La fusion TF1-M6 en proie aux réticences de l’Autorité de la concurrence

Le mariage annoncé des deux chaînes françaises est fragilisé après un rapport des services de l’institution présidée par Benoît Cœuré évoquant des problèmes de concurrence significatifs.
Aroun Benhaddou
TF1 et M6, deux  chaînes télévisées gratuites, programme télévision  TV audiovisuel  TNT
TF1 et M6 représentent 70% du marché de la publicité des chaînes télévisées gratuites.  -  RK

Avant d’être remerciée, l’ancienne présidente de l’Autorité de la concurrence, Isabelle de Silva, avait prévenu. « TF1 et M6 représentent 70% du marché de la publicité des chaînes télévisées gratuites, ça parait très compliqué qu’une telle opération puisse être même envisagée », déclarait-elle au cours d’un entretien accordé à France Info en mai 2021. Un an plus tard, les services de l’Autorité de la concurrence, désormais présidée par l’économiste Benoît Cœuré, n’ont visiblement pas changé de discours. Le premier rapport d’instruction mentionne que l’opération soulève des problèmes de concurrence significatifs, en particulier sur le marché de la publicité. Un véritable coup de semonce.

« La nature et l’étendue des remèdes requis dans le rapport d’instruction feraient perdre toute pertinence au projet des parties qui, dans ce cas, l’abandonneraient », a réagi Bouygues, la maison mère de TF1. Le rapport ne préjuge toutefois pas de la décision finale du Collège de l’Autorité, seule à même de pouvoir autoriser ou non une opération. Les deux groupes audiovisuels entendent donc maintenir leur projet tel qu’il a été présenté et prévoient de répondre dans les trois semaines à l’Autorité – les auditions devant le Collège étant prévues les 5 et 6 septembre.

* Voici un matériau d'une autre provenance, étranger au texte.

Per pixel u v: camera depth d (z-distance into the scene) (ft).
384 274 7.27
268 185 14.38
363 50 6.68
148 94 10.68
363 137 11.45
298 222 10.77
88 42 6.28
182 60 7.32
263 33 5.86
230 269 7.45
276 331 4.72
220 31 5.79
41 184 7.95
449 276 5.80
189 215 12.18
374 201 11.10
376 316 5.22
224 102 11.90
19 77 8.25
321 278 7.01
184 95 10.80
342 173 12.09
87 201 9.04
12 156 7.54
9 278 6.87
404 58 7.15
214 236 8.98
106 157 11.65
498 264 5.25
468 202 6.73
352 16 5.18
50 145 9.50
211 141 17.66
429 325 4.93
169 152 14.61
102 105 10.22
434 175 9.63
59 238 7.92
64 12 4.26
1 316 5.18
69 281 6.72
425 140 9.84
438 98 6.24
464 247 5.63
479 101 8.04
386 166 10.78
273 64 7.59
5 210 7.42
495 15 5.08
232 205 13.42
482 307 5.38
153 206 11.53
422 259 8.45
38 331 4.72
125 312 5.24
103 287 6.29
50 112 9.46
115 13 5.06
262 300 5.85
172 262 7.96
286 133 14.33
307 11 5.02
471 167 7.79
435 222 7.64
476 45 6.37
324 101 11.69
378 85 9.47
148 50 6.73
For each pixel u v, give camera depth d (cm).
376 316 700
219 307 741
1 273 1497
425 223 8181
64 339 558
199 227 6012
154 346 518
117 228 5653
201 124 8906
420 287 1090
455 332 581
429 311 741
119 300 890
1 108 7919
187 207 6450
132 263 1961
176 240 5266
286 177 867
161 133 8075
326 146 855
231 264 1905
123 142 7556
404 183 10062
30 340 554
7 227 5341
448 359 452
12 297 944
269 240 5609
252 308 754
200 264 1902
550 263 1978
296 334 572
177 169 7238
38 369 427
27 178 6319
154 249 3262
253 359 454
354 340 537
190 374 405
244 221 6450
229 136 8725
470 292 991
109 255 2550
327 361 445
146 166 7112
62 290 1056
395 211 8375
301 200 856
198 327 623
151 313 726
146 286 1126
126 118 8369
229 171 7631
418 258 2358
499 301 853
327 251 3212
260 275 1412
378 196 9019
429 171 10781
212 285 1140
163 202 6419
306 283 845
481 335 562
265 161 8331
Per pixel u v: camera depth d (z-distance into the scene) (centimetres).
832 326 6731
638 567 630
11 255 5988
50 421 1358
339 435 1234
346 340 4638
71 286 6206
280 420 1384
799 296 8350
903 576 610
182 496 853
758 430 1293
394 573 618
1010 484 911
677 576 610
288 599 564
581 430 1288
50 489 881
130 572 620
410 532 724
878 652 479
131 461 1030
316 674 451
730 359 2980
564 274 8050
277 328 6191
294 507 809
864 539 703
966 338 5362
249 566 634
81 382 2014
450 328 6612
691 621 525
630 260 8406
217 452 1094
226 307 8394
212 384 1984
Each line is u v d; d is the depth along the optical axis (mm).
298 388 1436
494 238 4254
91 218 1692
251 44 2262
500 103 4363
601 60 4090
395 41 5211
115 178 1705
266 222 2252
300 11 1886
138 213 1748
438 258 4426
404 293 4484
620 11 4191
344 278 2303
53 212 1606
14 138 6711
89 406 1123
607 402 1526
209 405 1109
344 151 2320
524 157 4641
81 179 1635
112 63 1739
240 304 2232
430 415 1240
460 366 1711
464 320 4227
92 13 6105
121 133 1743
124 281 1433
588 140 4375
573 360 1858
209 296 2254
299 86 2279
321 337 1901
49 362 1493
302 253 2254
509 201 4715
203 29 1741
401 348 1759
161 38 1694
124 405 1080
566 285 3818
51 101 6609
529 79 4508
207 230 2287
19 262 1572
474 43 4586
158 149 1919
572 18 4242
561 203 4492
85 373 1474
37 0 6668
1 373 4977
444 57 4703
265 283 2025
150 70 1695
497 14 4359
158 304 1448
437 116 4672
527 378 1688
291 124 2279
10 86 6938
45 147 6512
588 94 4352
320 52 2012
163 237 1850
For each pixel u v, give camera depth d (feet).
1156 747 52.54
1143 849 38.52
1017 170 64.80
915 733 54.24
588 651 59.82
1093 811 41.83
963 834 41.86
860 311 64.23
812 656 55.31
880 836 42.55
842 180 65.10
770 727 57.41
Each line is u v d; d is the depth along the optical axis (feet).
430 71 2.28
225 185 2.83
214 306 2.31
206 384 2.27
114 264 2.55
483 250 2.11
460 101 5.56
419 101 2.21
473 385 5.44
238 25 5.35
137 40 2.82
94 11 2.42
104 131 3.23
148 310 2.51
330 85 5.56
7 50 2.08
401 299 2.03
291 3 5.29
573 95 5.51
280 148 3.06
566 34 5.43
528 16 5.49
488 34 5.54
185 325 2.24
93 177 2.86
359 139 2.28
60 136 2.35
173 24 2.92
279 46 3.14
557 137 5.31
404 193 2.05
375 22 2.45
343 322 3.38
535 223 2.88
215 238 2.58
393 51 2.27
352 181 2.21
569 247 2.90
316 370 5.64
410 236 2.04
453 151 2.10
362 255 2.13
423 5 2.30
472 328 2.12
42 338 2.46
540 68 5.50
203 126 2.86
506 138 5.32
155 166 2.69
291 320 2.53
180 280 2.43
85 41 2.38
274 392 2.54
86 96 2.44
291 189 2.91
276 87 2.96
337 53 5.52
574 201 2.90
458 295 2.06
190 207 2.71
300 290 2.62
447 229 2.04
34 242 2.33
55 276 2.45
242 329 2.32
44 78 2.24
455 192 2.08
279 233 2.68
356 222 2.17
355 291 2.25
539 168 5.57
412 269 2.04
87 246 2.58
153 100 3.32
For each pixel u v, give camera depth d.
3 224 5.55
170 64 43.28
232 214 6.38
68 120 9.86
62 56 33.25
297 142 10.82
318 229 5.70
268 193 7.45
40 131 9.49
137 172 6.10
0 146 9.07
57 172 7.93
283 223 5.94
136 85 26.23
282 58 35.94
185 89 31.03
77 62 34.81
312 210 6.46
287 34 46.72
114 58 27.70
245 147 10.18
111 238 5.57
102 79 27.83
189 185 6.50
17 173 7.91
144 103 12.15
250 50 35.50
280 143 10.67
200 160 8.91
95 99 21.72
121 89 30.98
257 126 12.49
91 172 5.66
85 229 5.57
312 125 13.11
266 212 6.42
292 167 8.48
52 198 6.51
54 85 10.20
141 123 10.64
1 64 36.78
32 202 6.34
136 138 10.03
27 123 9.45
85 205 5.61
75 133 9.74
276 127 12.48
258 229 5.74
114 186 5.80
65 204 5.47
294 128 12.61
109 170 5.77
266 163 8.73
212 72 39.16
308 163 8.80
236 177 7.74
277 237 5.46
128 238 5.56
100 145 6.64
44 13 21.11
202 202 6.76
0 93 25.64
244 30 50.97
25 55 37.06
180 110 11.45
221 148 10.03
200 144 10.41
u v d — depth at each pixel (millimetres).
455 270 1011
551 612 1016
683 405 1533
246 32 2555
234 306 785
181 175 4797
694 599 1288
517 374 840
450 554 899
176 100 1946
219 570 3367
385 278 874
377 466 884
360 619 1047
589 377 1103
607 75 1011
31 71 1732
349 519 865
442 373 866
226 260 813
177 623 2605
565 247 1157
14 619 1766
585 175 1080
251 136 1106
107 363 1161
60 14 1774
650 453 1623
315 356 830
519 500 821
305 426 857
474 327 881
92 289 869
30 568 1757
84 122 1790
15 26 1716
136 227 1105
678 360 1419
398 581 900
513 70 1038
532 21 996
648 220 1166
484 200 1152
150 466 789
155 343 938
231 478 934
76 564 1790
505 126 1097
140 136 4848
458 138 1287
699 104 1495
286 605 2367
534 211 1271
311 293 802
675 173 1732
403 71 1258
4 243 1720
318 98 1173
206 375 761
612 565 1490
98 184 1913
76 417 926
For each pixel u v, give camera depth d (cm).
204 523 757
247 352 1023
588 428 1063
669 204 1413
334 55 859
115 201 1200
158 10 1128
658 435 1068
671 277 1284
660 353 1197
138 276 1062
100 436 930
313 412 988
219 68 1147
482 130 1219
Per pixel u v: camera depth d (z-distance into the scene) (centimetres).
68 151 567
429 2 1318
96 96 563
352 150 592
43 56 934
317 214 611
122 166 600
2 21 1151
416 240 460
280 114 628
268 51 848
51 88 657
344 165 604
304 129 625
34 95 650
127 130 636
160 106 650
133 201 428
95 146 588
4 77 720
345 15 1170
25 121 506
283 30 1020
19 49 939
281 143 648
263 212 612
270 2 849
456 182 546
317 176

Achoppement sur le calcul des parts de marché

Depuis le début, le point d’achoppement entre les deux groupes et l’Autorité de la concurrence porte sur le calcul des parts de marché dans la publicité. TF1 et M6 prônent en effet un changement de définition de marché pour y englober une partie de la publicité en ligne, largement accaparée par les Gafam. Mais à ce jour, l’institution s’y est toujours opposée et n’a que très rarement accepté des changements de jurisprudence. Des exceptions avaient été accordées dans le cadre du rapprochement entre Darty et la Fnac, en 2016, et lors du rachat de PicWic par Toys’R’Us, il y a trois ans.

Selon une source juridique, le gouvernement – qui avait donné son aval à ce mariage – pourrait potentiellement passer outre la décision de l’Autorité de la concurrence, si son Collège venait à retoquer l’opération. Ce type de situation s’avère cependant extrêmement rare. Le ministre de l’Economie et des Finances avait procédé de la sorte en 2018, lors de la reprise du pôle plats cuisinés du groupe Agripole par Cofigeo. Des motifs d’intérêt général avaient alors été évoqués pour supplanter la priorité du maintien de la concurrence.

Des concessions limitées

Pour s’accorder les faveurs de l’Autorité de la concurrence, TF1 et M6 ont tenté d’arrondir les angles en s’engageant sur plusieurs cessions. TFX (ex-NT1) et 6Ter devraient ainsi théoriquement finir entre les mains d’Altice, si la fusion venait à se matérialiser. En parallèle, la fréquence TNT de Paris Première (Groupe M6) devrait être rendue. Mais de l’avis d’un certain nombre d’observateurs, ces concessions restent limitées. Le dirigeant de M6, Nicolas de Tavernost, s’était exprimé quelques mois plus tôt sur l’absence d’intérêt d’une fusion avec TF1 si le programme de synergies ne pouvait pas être pleinement déployé.

De son côté, TF1 compte sur ce rapprochement pour donner naissance à un mastodonte de l’audiovisuel à l’échelle européenne. D’autant que ses initiatives dans le numérique n’ont pas porté leurs fruits. Il y a cinq ans, la première chaîne du PAF avait racheté Aufeminin près de 380 millions d’euros pour entamer « une étape majeure dans la transformation du groupe. » Des espoirs vains puisque le mois dernier, elle a revendu la plupart des marques de son pôle médias numériques (Aufeminin, Doctissimo, Les Numériques…) à Reworld Media. Le tout pour seulement 60 millions d’euros, selon Capital. Le 21 juillet, TF1 a aussi annoncé être en négociations exclusives avec Future Technology Retail, filiale d’investissement du saoudien BinDawood Holding, pour lui céder 70% d’Ykone. Enfin, elle avait aussi coupé les ponts avec sa régie spécialisée dans la publicité digitale personnalisée Gamned. Celle-ci avait été revendue à la société d’investissement HLD.